From now on, this blog and its corresponding RSS feed will be devoted to my new translation project. Each day (or so the hope is), I'll be translating a page from Japanese author Haruki Murakami's 「羊をめぐる冒険」("A Wild Sheep Chase") into English in order to practice my translation skills on a work I know and love.
All indications are that this project will fail miserably. Let's give it a go anyway.
Move 'Wordtank.' For great justice.
Posted by tim at 09:32 PM | Comments (4)
January 05, 2007
1973年のピンボール
No translation tonight. I read Pinball, 1973 today (in English!) instead, so I'm going to talk about that.
A bit of background: Pinball, 1973 is the second of Haruki Murakami's novels, falling between Hear The Wind Sing and A Wild Sheep Chase. All three books together are known as The Rat Trilogy as they center around the same unnamed narrator and his friend The Rat. The books are written in the first person and Murakami's narrators use the first-person pronoun "boku" (僕), which is a less formal, masculine version of the more traditional "watashi" (私). As a consequence, his narrator is frequently nicknamed Boku in discussions of his works, which is a convention I will adopt if I ever get there.
Hear The Wind Sing and Pinball, 1973 were never published in English translation outside Japan. Murakami feels that the books are "weak" and do not represent his best work. They were, however, published in English translation by our beloved Alfred Birnbaum in Japan for the Kodansha English Library series, which featured modern Japanese works published in English translations with translation notes in the back to help Japanese learners of English. This makes them more or less tantalizingly out of reach in the US. But! Kathleen, a friend of mine and fellow Murakami aficionado, happens to have borrowing privileges at the UMass Amherst library, which is, by all reports, "huge." They have a copy, which she checked out and brought home and which I promptly stole from her.
My impressions: Murakami's kind of right! It's less mature (and shorter) than his other works. It's also kind of the same story it ever was if you've read A Wild Sheep Chase or Norwegian Wood. There's a character named Naoko -- oops, there was a character named Naoko. Guess what! She's dead, though we don't learn how in this book. She also has a lot to do with wells. There's even a brief discussion of dormitory life, though this one's tangily co-ed. Cats, as expected, appear at crucial junctions throughout the book, and there's a critical metaphor involving the geometry of Boku's ears.

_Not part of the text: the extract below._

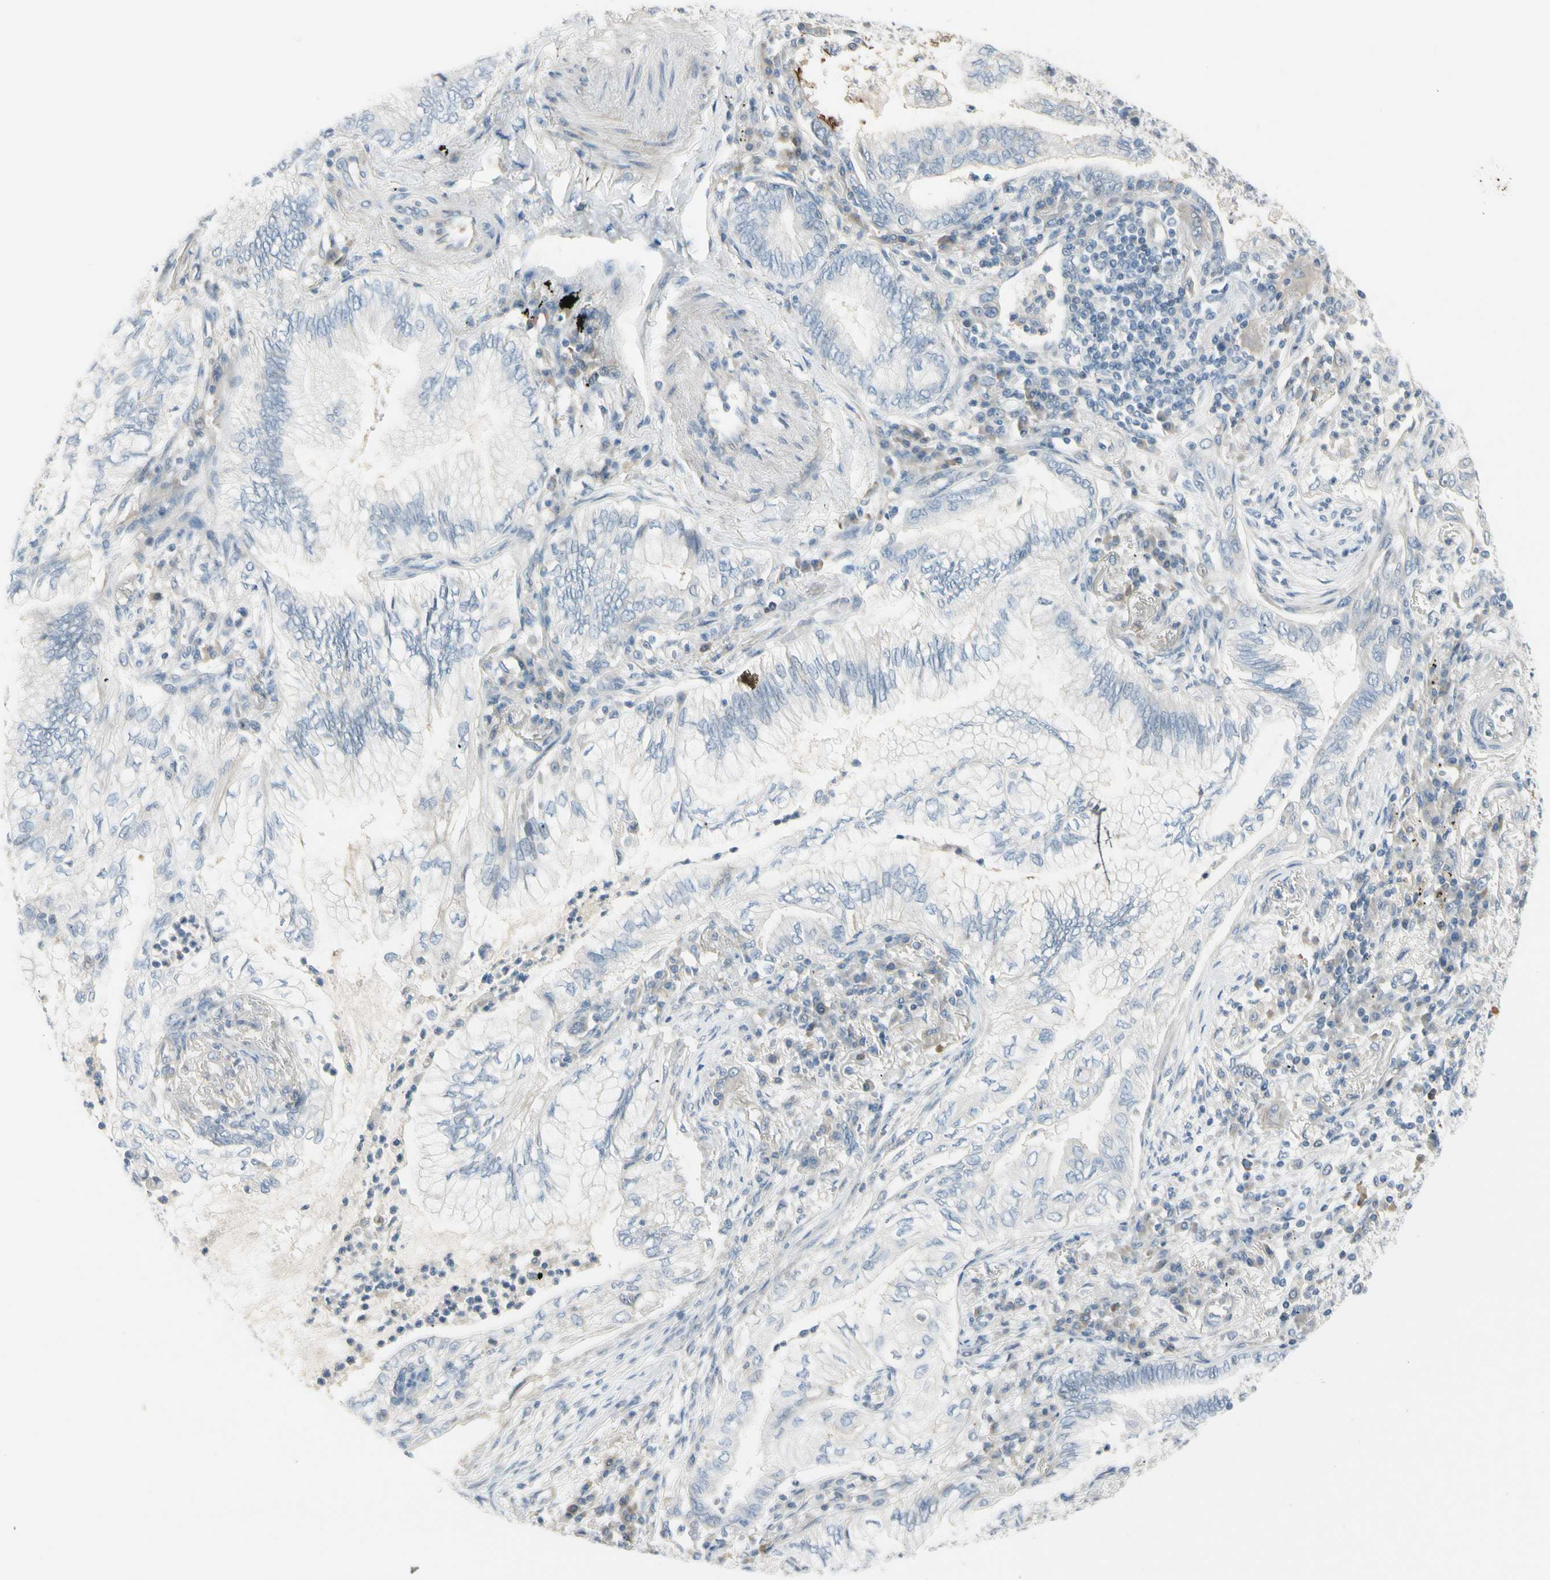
{"staining": {"intensity": "negative", "quantity": "none", "location": "none"}, "tissue": "lung cancer", "cell_type": "Tumor cells", "image_type": "cancer", "snomed": [{"axis": "morphology", "description": "Normal tissue, NOS"}, {"axis": "morphology", "description": "Adenocarcinoma, NOS"}, {"axis": "topography", "description": "Bronchus"}, {"axis": "topography", "description": "Lung"}], "caption": "A high-resolution micrograph shows IHC staining of adenocarcinoma (lung), which demonstrates no significant positivity in tumor cells.", "gene": "CYP2E1", "patient": {"sex": "female", "age": 70}}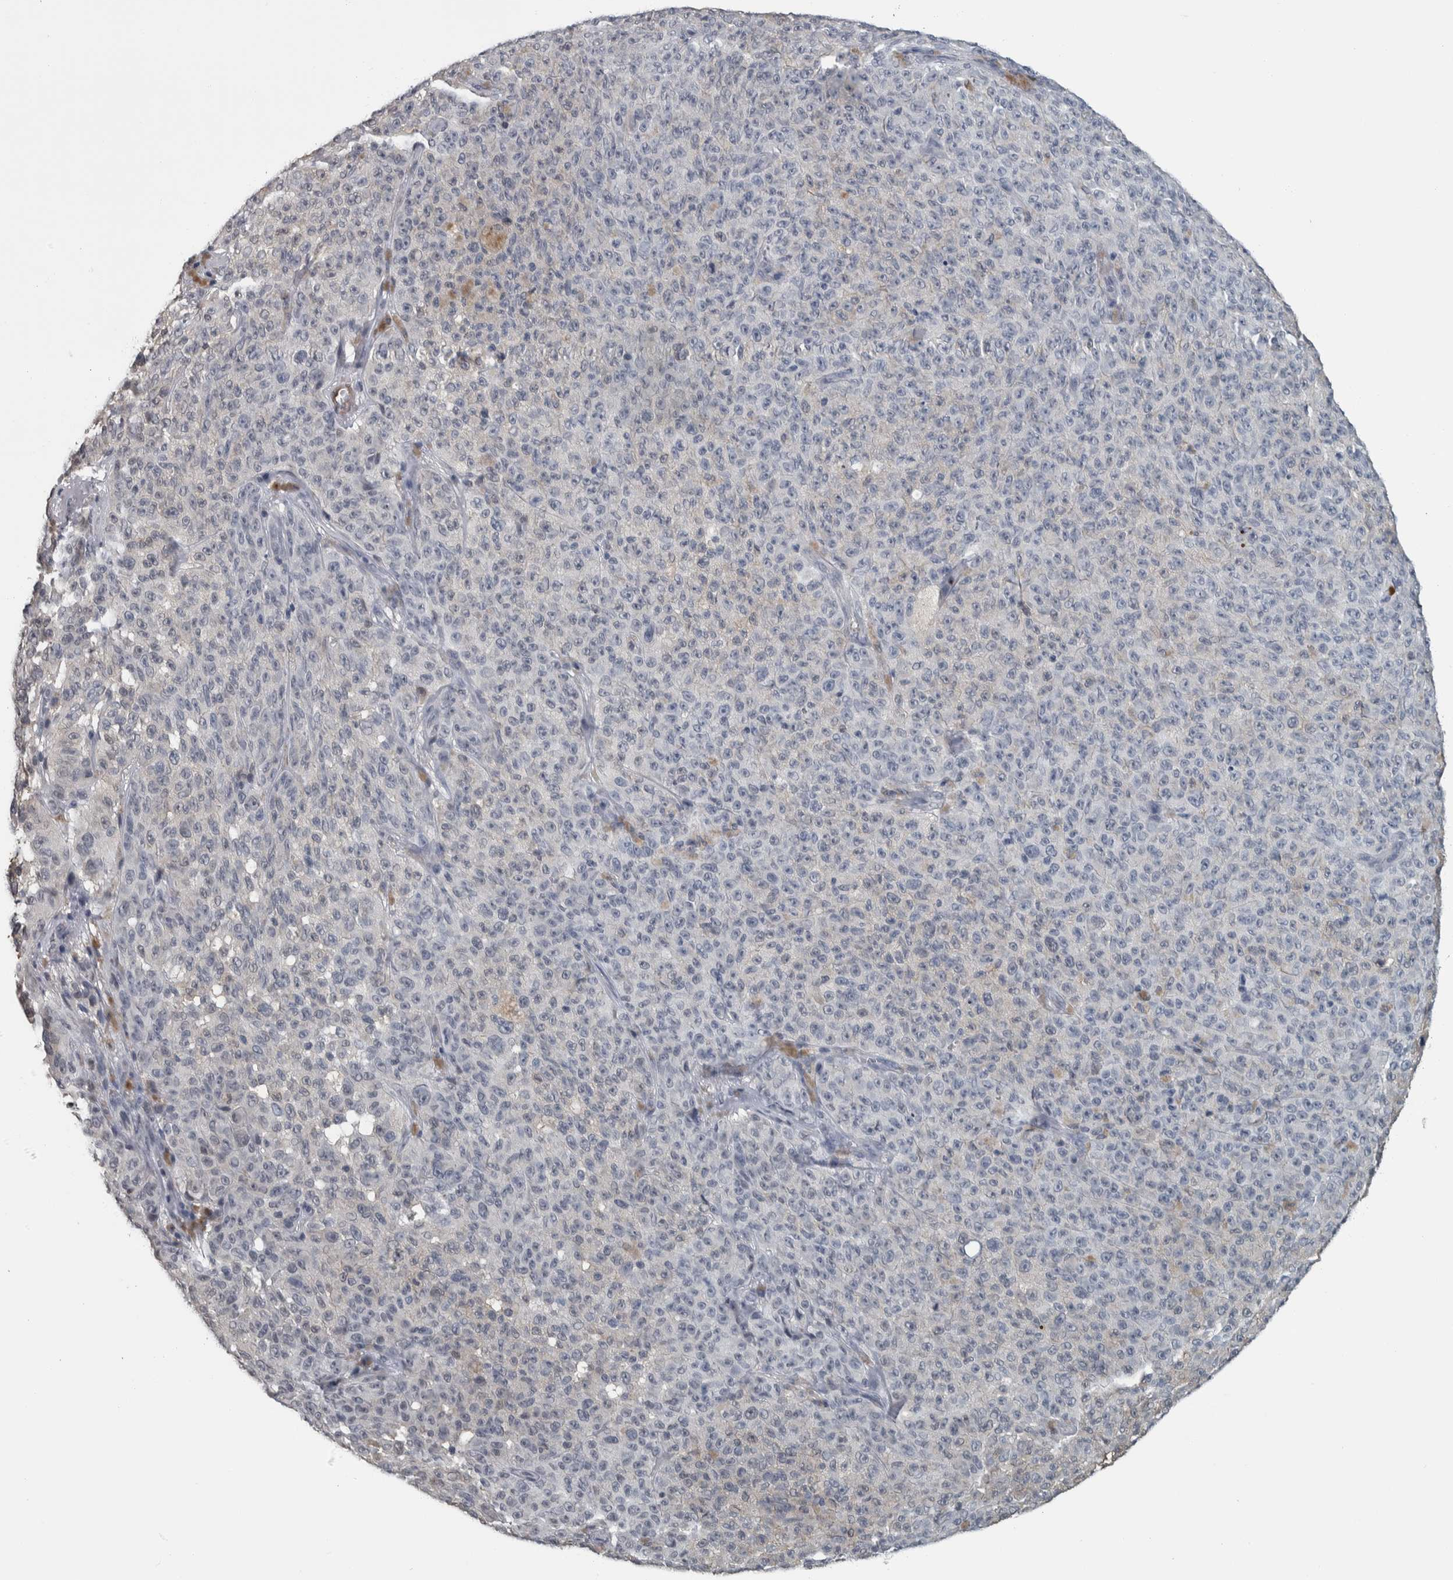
{"staining": {"intensity": "negative", "quantity": "none", "location": "none"}, "tissue": "melanoma", "cell_type": "Tumor cells", "image_type": "cancer", "snomed": [{"axis": "morphology", "description": "Malignant melanoma, NOS"}, {"axis": "topography", "description": "Skin"}], "caption": "Immunohistochemistry micrograph of human melanoma stained for a protein (brown), which reveals no expression in tumor cells.", "gene": "CAVIN4", "patient": {"sex": "female", "age": 82}}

Let's talk about themes. Boku and The Rat are each trapped in different sorts of empty, meaningless, routine life. Boku translates brochures and articles into Japanese from English with his partner in a translation agency while The Rat is an unemployed slacker living with his rich parents in a small seaside town (and frequenting J's Bar). Over the course of the book, the characters separately begin to understand the depth of their existential pain and begin to desire to resolve it. Boku even compares himself to a kamikaze pilot or a worker at Auschwitz as he begins to feel his inner emptiness. That resolution ultimately occurs, or at least begins, in A Wild Sheep Chase. Oh, and pinball. A few pages in, the book announces itself as a book about pinball and proceeds to give an exciting description of pinball as anti-ego. In the middle of the book, Boku develops an obsession with a particular variety of pinball machine before the arcade it belongs to suddenly disappears and, near the end, begins to develop his resolve to rescue himself after a mystic experience communing with the pinball machine in a former cold storage warehouse. It's kind of trippy.
And I haven't even mentioned the twins, Kant, or their involvement in the telephone switchbox funeral yet. The twins, which Boku cannot tell apart, appeared out of nowhere one day, live with Boku, and sleep in his bed. They leave at the end of the book. And Boku reads Kant a lot. And the switchbox... you know what? Forget it. It's too much fun to be summarized.
So in conclusion! It's a fun book to read if you're a Murakami geek like I am but it's pretty much more of the same: it's not groundbreaking or earthshattering and you've pretty much already heard the important parts. Interestingly, sex is only hinted at, unlike in his later books where it becomes more explicit and acquires thematic importance. There's more visible angst here than usual and it's a bit clunky, but then there are parts where you can see both Murakami and Birnbaum starting to really hit their form.
So that's that. I don't know if this is even readable, but I'm tired of writing and editing so I'm going to post it. Have a good night!